Results of fry analysis (Fig. 11), fractal analysis (Figs. 7-9), and distance-distribution analysis (Fig. 12) were in agreement with one another showing that the NW- and NE- trending faults were responsible for regional-scale processes that have contributed to the development of mineralization. Furthermore, these analyses demonstrated that the N-trending faults are the local-scale controls on mineralization. These results have been achieved by numerical techniques in this paper and comply with the previous results achieved by other studies in Dehaj Area (Meshkani et al., 2013; Zarasvandi et al, 2016). In these studies, it has been reported that the NW-trending Dehshir-Baft strike-slip fault is the major structural control on the magmatism and the development of porphyry Cu deposits in the study area.
6. Conclusion
In this study, a range of numerical techniques were applied, including fry, fractal, and distance-distribution analyses, for the recognition of structural controls on porphyry Cu mineralization in Dehaj Area. By combining these methods, useful results were obtained to help understand the processes contributing to the formation of mineral deposits. Indeed, porphyry Cu masses were found to be more probable to intrude and accumulate along the margins of huge faults and shear zones. It was further indicated that evaluation of mineralization direction with respect to fault direction can provide insights into the role of faults in emplacement of Cu mineralization. Based on the results of spatial analysis, mineralization direction was conformed to faults directions in most parts of the study area. The fry analysis demonstrated that the study area had three intersecting fault mechanisms.

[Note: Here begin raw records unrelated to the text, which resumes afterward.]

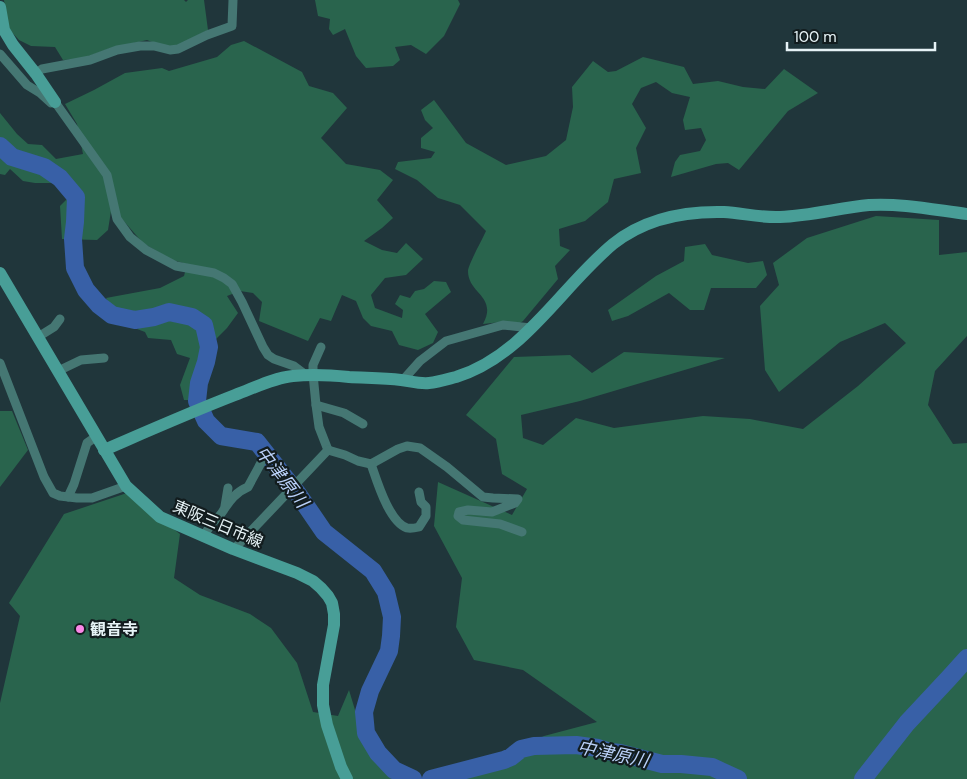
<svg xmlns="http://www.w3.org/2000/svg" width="967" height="779" font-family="'DM Sans','Noto Sans JP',sans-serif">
  <rect width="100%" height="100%" fill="#20363b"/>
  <g fill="#29644d">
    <polygon points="4,0 184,0 186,2 188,0 204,0 208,30 177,46 162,46 147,40 108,49 81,59 63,60 55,47 31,46 19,40 8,28"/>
    <polygon points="315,0 458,0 460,4 444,36 426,54 411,45 395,47 400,60 393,66 366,68 356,56 345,29 333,35 329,29 330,19 318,16"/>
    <polygon points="244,41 302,72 309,86 333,93 347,108 321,138 346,164 380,170 393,180 377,200 393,218 382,228 364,241 382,250 397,253 406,243 423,259 406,275 385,278 371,295 375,308 402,318 403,310 395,304 400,295 410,298 415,291 424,289 434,281 446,282 451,292 425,314 438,332 433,343 418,350 399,345 392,331 371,326 363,318 356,301 342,295 331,321 320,318 308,341 259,321 262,302 253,293 240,291 227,296 238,313 227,328 214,341 200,357 193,400 184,400 180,385 190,358 177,354 171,340 148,338 145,332 137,329 153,321 146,310 129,315 115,312 106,298 160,288 184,276 187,264 172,260 143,243 122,219 111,211 108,230 97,240 62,239 60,206 68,198 67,193 57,183 35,183 23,181 10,169 5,175 0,174 0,113 17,134 28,144 42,145 56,159 83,154 77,124 65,104 94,90 125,73 162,68 169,71 217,57 231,45"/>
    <path d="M643,57l41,10 9,17 25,-3 25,6 22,2 19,-20 34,24 -30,18 -49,59 -11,-7 -12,1 -45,13 4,-15 5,-7 20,-4 6,-11 -5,-12 -16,2 -2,-10 7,-23 -18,-4 -16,-11 -15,6 -9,16 14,24 -10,20 5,25 -27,6 -6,23 -23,19 -26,8 1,17 10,4 -15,16 3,13 -35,42 -3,2 -19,-1 -18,2c15,-28 -15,-30 -15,-53 0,-6 15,-33 18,-40l-26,-26 -22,-7 -21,-18 -22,-11 3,-7 33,-4 4,-6 -14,-4v-10l12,-10 -8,-8 -4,-10 13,-10 32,43 40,22 40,-9 20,-16 7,-33 -1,-20 21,-26 15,11 8,-1z"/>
    <polygon points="876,216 939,220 939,255 967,252 967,336 935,371 928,405 953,444 967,443 967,779 449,779 474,772 503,755 544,736 597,722 523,670 474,660 456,627 462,578 434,526 438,482 512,515 527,489 502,474 496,439 466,415 514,357 570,355 592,373 624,352 725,358 580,401 521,415 523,438 543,445 576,418 614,428 703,416 750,419 803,429 858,386 906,343 885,323 840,342 779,392 765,370 760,306 779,285 773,263 807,238"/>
    <polygon points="705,244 712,255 748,263 763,261 767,275 756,288 711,288 704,310 690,310 669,293 628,316 612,321 608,310 656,276 684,261 685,247"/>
    <polygon points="0,411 12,411 28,450 0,487"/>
    <polygon points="127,493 180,534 174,578 200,595 250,614 271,628 297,663 313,712 338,716 349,690 368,753 399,779 0,779 0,703 20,616 9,603 64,514"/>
  </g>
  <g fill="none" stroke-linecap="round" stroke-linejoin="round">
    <g stroke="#3860a7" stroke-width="18">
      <polyline points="0,146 12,157 44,167 60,178 76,197 75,222 73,239 75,268 86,290 99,305 112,315 135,320 154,317 169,312 192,317 204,325 209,347 206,362 199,383 197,401 206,421 221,436 257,442 298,494 324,532 373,571 386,592 392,617 391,636 389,651 370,691 364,712 366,733 378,753 394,770 413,779"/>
      <polyline points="431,779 504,760 511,757 521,749 534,746 576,745 598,748 611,752 620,753 662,764 681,764 712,767 738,779"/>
      <polyline points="863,779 907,723 949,678 967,658"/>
    </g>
    <g stroke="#457773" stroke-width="9">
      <polyline points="0,54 27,85 40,93 51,103 55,102 107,175 117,219 130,237 146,250 176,266 214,273 224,278 232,284 242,302 263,347 268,355 274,359 294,366 306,375"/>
      <polyline points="36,73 42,69 90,60 117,50 140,46 154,46 170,50 178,49 207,35 232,26 233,0"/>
      <polyline points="38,337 54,327 60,319"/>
      <polyline points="321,347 313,365 313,374 316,405 319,427 328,450"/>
      <polyline points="0,363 44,477 53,493 60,496 77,498 92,498 126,486"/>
      <polyline points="58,371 81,360 104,358"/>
      <polyline points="403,380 420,361 446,341 503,325 531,328"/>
      <polyline points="316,405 344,413 363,424"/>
      <polyline points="328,450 345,455 358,461 371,464 398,449 407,446 420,448 447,467 483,497 493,498 518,499 515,503 492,512 468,510 459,512 458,516 463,520 500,524 522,532"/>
      <path d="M371,464c6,17 18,58 36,64 4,1 8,0 12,-1l7,-11v-9l-5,-5 -2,-10"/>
      <polyline points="68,497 74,484 87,443 97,436"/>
      <polyline points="225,506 228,488"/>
      <path d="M203,537c3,-5 6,-9 9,-14 4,-4 8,-7 11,-12 7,-11 13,-19 25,-24l14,-26"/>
      <polyline points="233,549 236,547 328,450"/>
    </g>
    <g stroke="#489e97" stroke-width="12">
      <polyline points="0,7 4,30 13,45 36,74 55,102"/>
      <polyline points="0,273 126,486 160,517 233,549 297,573 313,581 321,588 328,596 332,603 334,614 334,625 323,685 323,705 327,725 341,767 347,779"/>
      <path d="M104,450c44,-19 87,-38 131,-55 19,-7 38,-17 58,-19 19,-2 37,-1 56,1 17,1 35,1 52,3 9,1 18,4 28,3 9,-1 19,-4 27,-6 68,-21 105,-90 157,-133 31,-25 71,-33 111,-32 18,1 37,6 56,5 30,-1 59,-9 89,-12 32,-2 66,5 98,9"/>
    </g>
  </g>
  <circle fill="#fa87e7" stroke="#121c1e" stroke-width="2" cx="80" cy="629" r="5"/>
  <g text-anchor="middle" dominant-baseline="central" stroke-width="4.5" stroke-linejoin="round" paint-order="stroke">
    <g font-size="16" fill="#e6f3f6" stroke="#121c1e">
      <text transform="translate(218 524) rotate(23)">東阪三日市線</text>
    </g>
    <g font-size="16" font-weight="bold" fill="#e6f3f6" stroke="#121c1e" text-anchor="start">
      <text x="90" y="629">観音寺</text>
    </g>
    <g font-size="18" font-style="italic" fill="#bad1f9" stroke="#121c1e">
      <text transform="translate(282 477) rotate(52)">中津原川</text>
      <text transform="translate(613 754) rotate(12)">中津原川</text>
    </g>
  </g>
  <path d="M787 42v8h148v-8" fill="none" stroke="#e6f3f6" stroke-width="2.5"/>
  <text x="794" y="42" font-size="15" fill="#e6f3f6" stroke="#121c1e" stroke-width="4" paint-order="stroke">100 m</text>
</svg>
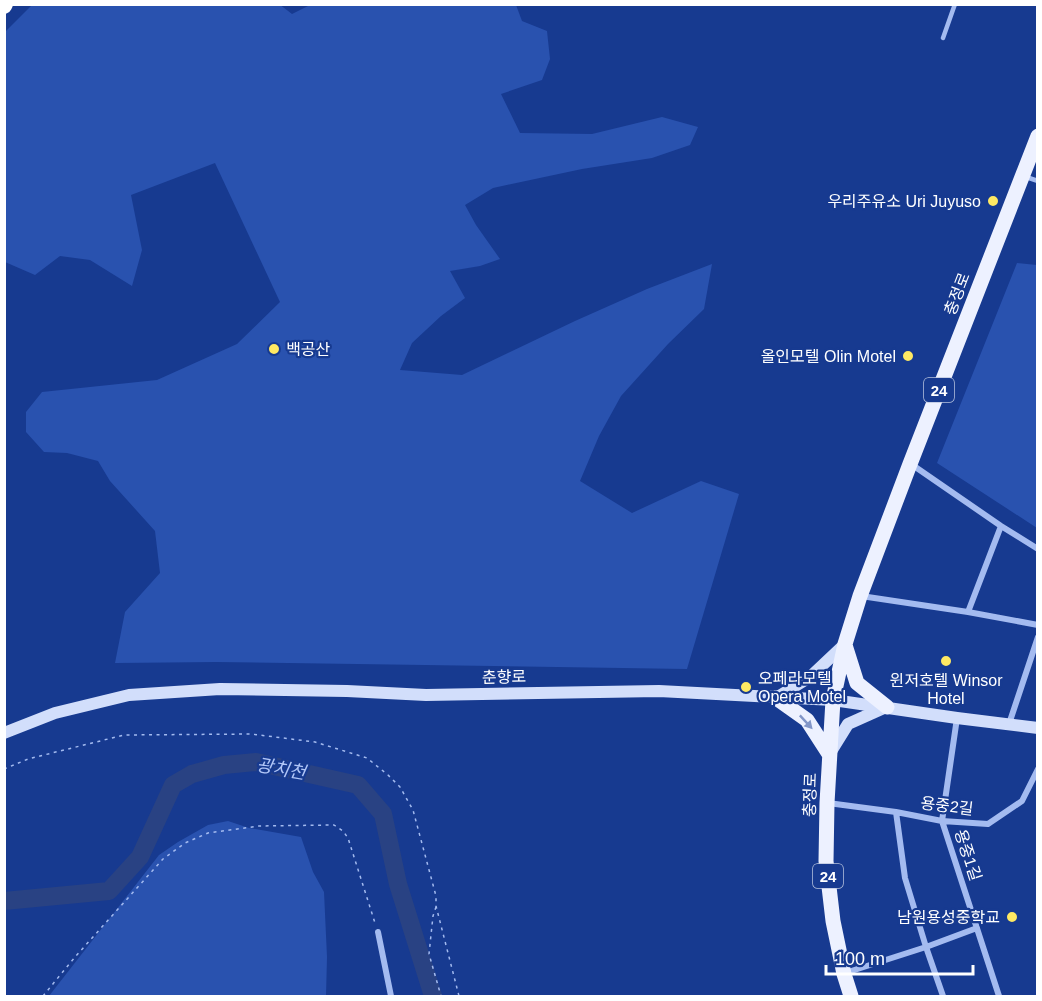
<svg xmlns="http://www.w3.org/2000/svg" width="1042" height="1001" font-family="Arial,'Noto Sans KR',sans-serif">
  <rect width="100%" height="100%" fill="#173a90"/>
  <path fill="#2952af" d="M279 4 292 14 312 4 516 5 522 21 547 31 550 59 542 80 501 94 520 133 592 134 662 117 698 127 690 145 652 158 582 169 493 188 465 205 476 225 500 259 480 266 450 271 465 298 441 316 412 343 400 370 462 375 575 321 647 289 712 264 704 309 668 344 621 396 599 436 580 481 632 513 701 481 739 494 687 669 216 662 115 663 125 612 160 573 155 531 110 481 98 461 67 453 44 452 26 432V412L42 392 157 380 237 344 280 302 215 163 131 195 142 250 132 286 90 260 60 256 35 275 5 262V32L32 5Z
    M1017 263 1037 265V528L937 463Z
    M228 821 249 828 301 837 313 872 324 892 327 957 326 996H49L159 855 178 842 208 825Z"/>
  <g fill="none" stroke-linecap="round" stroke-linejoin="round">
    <path stroke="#294283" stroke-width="18" d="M4 901 109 891 140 857 173 785 192 774 224 765 256 762 358 785 383 814 398 884 433 996"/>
    <path stroke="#a4bbf0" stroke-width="1.5" stroke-dasharray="3 4.5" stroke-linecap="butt" d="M4 769 28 759 124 735 251 734 315 742 367 758 388 775 400 787 413 810 436 896V906L459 996
      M436 907 433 916 429 954 441 996
      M43 996 75 957 163 859 185 843 208 833 259 826 334 825 343 831 348 838 375 923
      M556 996H560"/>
    <path stroke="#a4bbf0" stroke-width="4.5" d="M943 38 955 4
      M1026 177 1038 181"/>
    <path stroke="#a4bbf0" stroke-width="6" d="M911 464 1001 526 1038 549
      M861 596 968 612 1038 625
      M968 612 1001 526
      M957 718 942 821 999 996
      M1009 724 1038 637
      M828 803 896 812 942 821 988 824 1022 801 1038 769
      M896 812 905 878 926 947 943 996
      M378 932 391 996
      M845 973 926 947 977 928"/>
    <path stroke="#d2defb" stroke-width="12" d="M776 698 810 677 845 644
      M4 733 55 713 129 695 220 689 347 691 426 695 659 691 833 700 957 718 1038 728
      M830 753 848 724 886 707"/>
    <path stroke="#edf1ff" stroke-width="15" d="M845 645 857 683 887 707
      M776 698 807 720 829 754
      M851 996 844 974 833 921 826 861 827 803 833 700 845 644 860 596 910 464 1038 136"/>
    <path stroke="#fff" stroke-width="16" d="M4 6 5 4"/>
  </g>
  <defs><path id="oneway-solid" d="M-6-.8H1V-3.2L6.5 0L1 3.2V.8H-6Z" transform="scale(1.5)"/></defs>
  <use fill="#8296c8" href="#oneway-solid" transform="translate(806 722) rotate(47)"/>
  <g fill="#ffe963" stroke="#173a90" stroke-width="2">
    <circle cx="993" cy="201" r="6"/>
    <circle cx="274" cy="349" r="6"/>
    <circle cx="908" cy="356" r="6"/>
    <circle cx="946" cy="661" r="6"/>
    <circle cx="746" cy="687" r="6"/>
    <circle cx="1012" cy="917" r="6"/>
  </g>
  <g text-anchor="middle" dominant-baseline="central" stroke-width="4.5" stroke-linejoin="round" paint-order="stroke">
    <g fill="#173a90" stroke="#b9c4de" stroke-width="1.5">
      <rect x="924" y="378" width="30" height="24" rx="4.5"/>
      <rect x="813" y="864" width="30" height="24" rx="4.5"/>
    </g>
    <g font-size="15" font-weight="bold" fill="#fff">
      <text x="939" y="390">24</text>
      <text x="828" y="876">24</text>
    </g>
    <g font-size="16" fill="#fff" stroke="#173a90" text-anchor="end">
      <text x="981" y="201">우리주유소 Uri Juyuso</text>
      <text x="286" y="349" text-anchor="start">백공산</text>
      <text x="896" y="356">올인모텔 Olin Motel</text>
      <text x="758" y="678" text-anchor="start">오페라모텔<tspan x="758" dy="18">Opera Motel</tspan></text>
      <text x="946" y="680" text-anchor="middle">윈저호텔 Winsor<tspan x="946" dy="18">Hotel</tspan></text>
      <text x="1000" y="917">남원용성중학교</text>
    </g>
    <g font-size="16" fill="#fff" stroke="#173a90">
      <text transform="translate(957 294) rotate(-69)">충정로</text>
      <text transform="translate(504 677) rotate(-1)">춘향로</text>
      <text transform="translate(810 795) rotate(-88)">충정로</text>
      <text transform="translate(947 806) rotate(7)">용중2길</text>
      <text transform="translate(968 855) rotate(72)">용중1길</text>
    </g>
    <g font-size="18" font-style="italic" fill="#b1c6f7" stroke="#173a90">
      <text transform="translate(281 769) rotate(10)">광치천</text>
    </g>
  </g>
  <rect width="1042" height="1001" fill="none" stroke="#ffffff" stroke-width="12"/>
  <path d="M826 965v9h147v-9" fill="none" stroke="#ffffff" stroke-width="3"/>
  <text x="835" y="965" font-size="18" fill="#ffffff" stroke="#173a90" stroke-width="4.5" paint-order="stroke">100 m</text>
</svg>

Fractal analysis of the fault systems revealed that the fractal dimension reaches its peak in the SE part of the area where there is an abundance of faults and mineral deposits, showing that faults are inextricably linked with porphyry Cu mineralization. In addition, the results of fry, fractal, and distance-distribution analyses of mineral deposit locations were in agreement with findings of previous geological studies of the area. These techniques demonstrated that whilst the NW- and NE-trending faults are responsible for the regional-scale deposition of mineralization in the area, the N-trending faults have probably acted as the local-scale controllers of mineralization in the area.